Data provided:
++++++++

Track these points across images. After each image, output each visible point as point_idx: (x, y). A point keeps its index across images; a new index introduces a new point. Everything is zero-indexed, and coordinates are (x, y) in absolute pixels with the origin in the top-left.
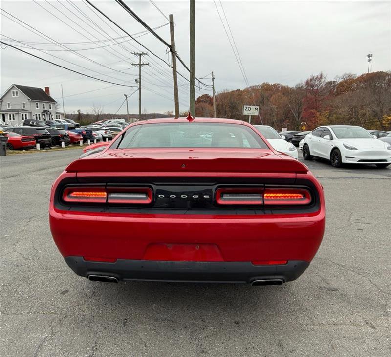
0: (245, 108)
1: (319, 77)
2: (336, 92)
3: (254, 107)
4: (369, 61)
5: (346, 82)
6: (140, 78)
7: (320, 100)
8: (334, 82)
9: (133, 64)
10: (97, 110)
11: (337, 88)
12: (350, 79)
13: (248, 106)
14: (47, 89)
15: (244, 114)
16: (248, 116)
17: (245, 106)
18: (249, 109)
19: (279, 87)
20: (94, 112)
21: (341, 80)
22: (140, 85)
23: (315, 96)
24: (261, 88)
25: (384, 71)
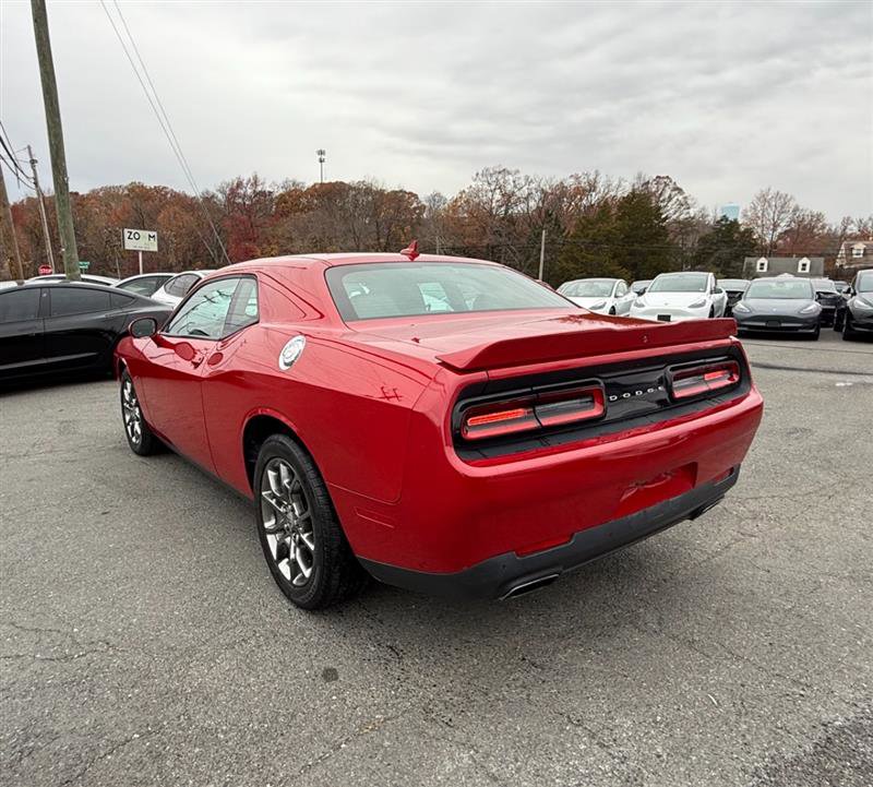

++++++++

Copy all of the rows above word for word, leaving out the picture lines.

Track these points across images. After each image, output each visible point as point_idx: (x, y). A point keeps its index across images; a new index introduces a new point. Everything is zero-indexed, and coordinates are (x, y) in absolute pixels with the origin in the top-left.
0: (245, 108)
1: (319, 77)
2: (336, 92)
3: (254, 107)
4: (369, 61)
5: (346, 82)
6: (140, 78)
7: (320, 100)
8: (334, 82)
9: (133, 64)
10: (97, 110)
11: (337, 88)
12: (350, 79)
13: (248, 106)
14: (47, 89)
15: (244, 114)
16: (248, 116)
17: (245, 106)
18: (249, 109)
19: (279, 87)
20: (94, 112)
21: (341, 80)
22: (140, 85)
23: (315, 96)
24: (261, 88)
25: (384, 71)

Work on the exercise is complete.